Cotton references a number of examples to support his claim, for instance in Chicago, the Cook County state’s attorney Kim Foxx allows theft under $1,000 to go unpunished, Manhattan’s district attorney refuses to enforce laws against prostitution, and in Baltimore, the state’s attorney has unilaterally declared the war on drugs “over” and is refusing to criminally charge drug users in the middle of the worst drug crisis in American history.

The price these cities are paying for their far-left state attorney generals is devastating. Homicides in Chicago rose by 56 percent, in New York City murder increased 47 percent and shootings soared 97 percent.

Senator Cotton also points out that in 2020, the murder rate in Baltimore was higher than El Salvador and Guatemala, and this year the city’s murder rate is on track to be even higher. Murder in Los Angeles rose 36 percent last year and is on track to rise another 17 percent this year.

In Boston, another Soros-backed district attorney published a list of 15 crimes that she would refuse to prosecute except under special circumstances. Among the charges on her “do not prosecute” list were drug trafficking, malicious destruction of property, trespassing, driving with a revoked license, and resisting arrest.
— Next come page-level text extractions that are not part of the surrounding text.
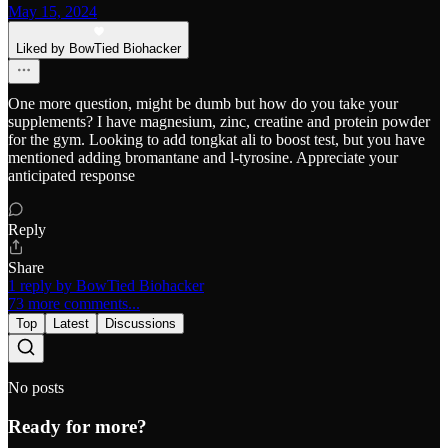
May 15, 2024
Liked by BowTied Biohacker
One more question, might be dumb but how do you take your
supplements? I have magnesium, zinc, creatine and protein powder
for the gym. Looking to add tongkat ali to boost test, but you have
mentioned adding bromantane and l-tyrosine. Appreciate your
anticipated response
Reply
Share
1 reply by BowTied Biohacker
73 more comments...
Top
Latest
Discussions
No posts
Ready for more?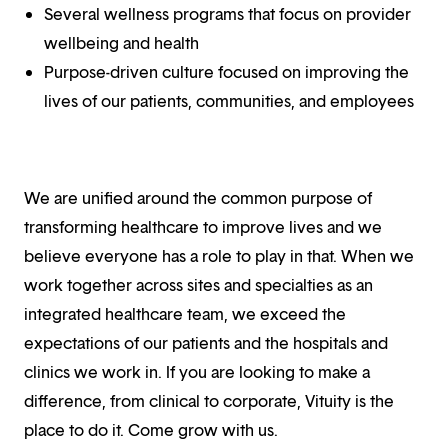
Several wellness programs that focus on provider
wellbeing and health
Purpose-driven culture focused on improving the
lives of our patients, communities, and employees
We are unified around the common purpose of
transforming healthcare to improve lives and we
believe everyone has a role to play in that. When we
work together across sites and specialties as an
integrated healthcare team, we exceed the
expectations of our patients and the hospitals and
clinics we work in. If you are looking to make a
difference, from clinical to corporate, Vituity is the
place to do it. Come grow with us.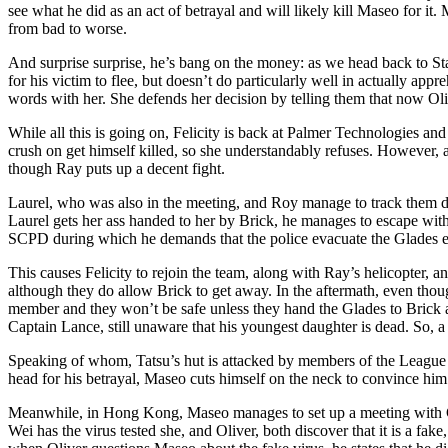
see what he did as an act of betrayal and will likely kill Maseo for it
from bad to worse.
And surprise surprise, he’s bang on the money: as we head back to Starl
for his victim to flee, but doesn’t do particularly well in actually ap
words with her. She defends her decision by telling them that now Oliv
While all this is going on, Felicity is back at Palmer Technologies and 
crush on get himself killed, so she understandably refuses. However,
though Ray puts up a decent fight.
Laurel, who was also in the meeting, and Roy manage to track them dow
Laurel gets her ass handed to her by Brick, he manages to escape wit
SCPD during which he demands that the police evacuate the Glades en
This causes Felicity to rejoin the team, along with Ray’s helicopter
although they do allow Brick to get away. In the aftermath, even thoug
member and they won’t be safe unless they hand the Glades to Brick a
Captain Lance, still unaware that his youngest daughter is dead. So, a 
Speaking of whom, Tatsu’s hut is attacked by members of the League o
head for his betrayal, Maseo cuts himself on the neck to convince him
Meanwhile, in Hong Kong, Maseo manages to set up a meeting with Ch
Wei has the virus tested she, and Oliver, both discover that it is a fa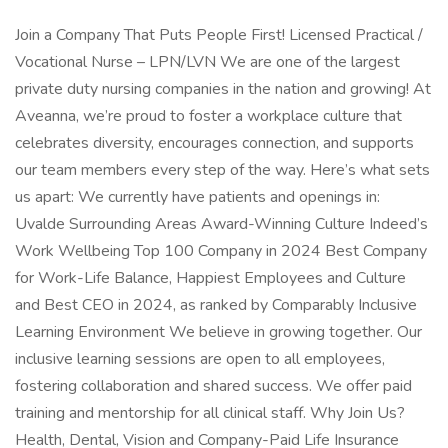
Join a Company That Puts People First! Licensed Practical /
Vocational Nurse – LPN/LVN We are one of the largest
private duty nursing companies in the nation and growing! At
Aveanna, we’re proud to foster a workplace culture that
celebrates diversity, encourages connection, and supports
our team members every step of the way. Here’s what sets
us apart: We currently have patients and openings in:
Uvalde Surrounding Areas Award-Winning Culture Indeed’s
Work Wellbeing Top 100 Company in 2024 Best Company
for Work-Life Balance, Happiest Employees and Culture
and Best CEO in 2024, as ranked by Comparably Inclusive
Learning Environment We believe in growing together. Our
inclusive learning sessions are open to all employees,
fostering collaboration and shared success. We offer paid
training and mentorship for all clinical staff. Why Join Us?
Health, Dental, Vision and Company-Paid Life Insurance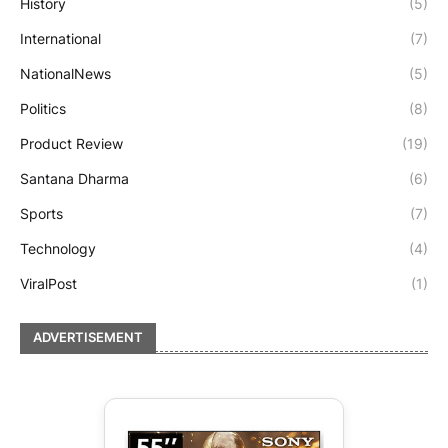
History
(5)
International
(7)
NationalNews
(5)
Politics
(8)
Product Review
(19)
Santana Dharma
(6)
Sports
(7)
Technology
(4)
ViralPost
(1)
ADVERTISEMENT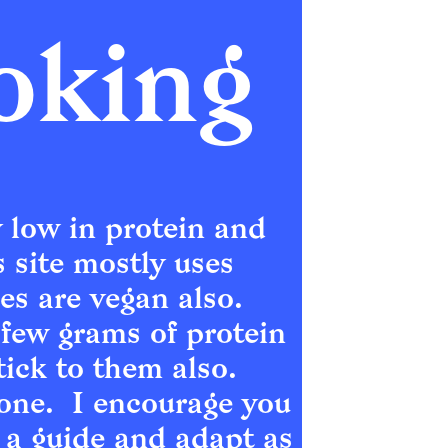
oking
 low in protein and 
s site mostly uses 
 are vegan also.  
few grams of protein 
ick to them also.  
ne.  I encourage you 
 a guide and adapt as 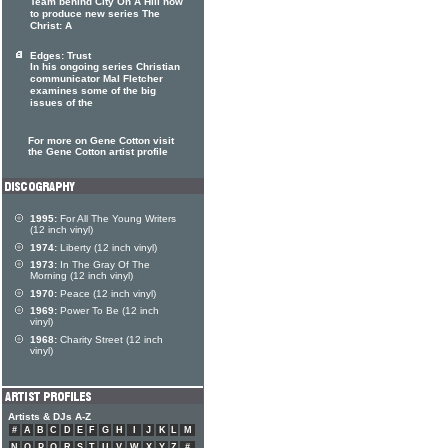
Team behind City On A Hill now
to produce new series The
Christ: A
Edges: Trust
In his ongoing series Christian
communicator Mal Fletcher
examines some of the big
issues of the
For more on Gene Cotton visit
the Gene Cotton artist profile
1995:
For All The Young Writers
(12 inch vinyl)
1974:
Liberty (12 inch vinyl)
1973:
In The Gray Of The
Morning (12 inch vinyl)
1970:
Peace (12 inch vinyl)
1969:
Power To Be (12 inch
vinyl)
1968:
Charity Street (12 inch
vinyl)
Artists & DJs A-Z
#
A
B
C
D
E
F
G
H
I
J
K
L
M
N
O
P
Q
R
S
T
U
V
W
X
Y
Z
#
As a result, the number of murders in Boston skyrocketed by 38 percent in 2020. In recognition for her “stellar” performance, President Joe Biden nominated her to take over the U.S. Attorney General’s office in Massachusetts, points out Cotton.

The worst of all example is the Soros prosecutor and far-left mayor run city of San Francisco, where the anarchy caused Chesa Boudin, who is the son of a couple convicted for murdering a police officer, is well reported. But Cotton also points out that part of Soros’ success in undermining the U.S. justice system and law and order on U.S. city streets was a soft-on-crime Republican Party, that tried to win applause from the liberals in order to attract moderate swing voters. Republicans, for instance, helped pass the pro-criminal First Step Act that reduced sentences for serious offenders, like drug dealers and child predators.

In Europe, Soros is still called a philanthropist and is regarded as a supporter of good causes, while the European Union’s establishment is utterly oblivious to the dangers that his influence brings. Criticism of the U.S. oligarch is still associated with far-right sentiments, and those pointing at the devastation that groups and individuals financed by his money bring are called anti-Semites. Perhaps Senator Cotton’s figures and observations can help our politicians get their bearings before Europe’s streets start resembling those of soon-to-be third-world San Francisco or Philadelphia.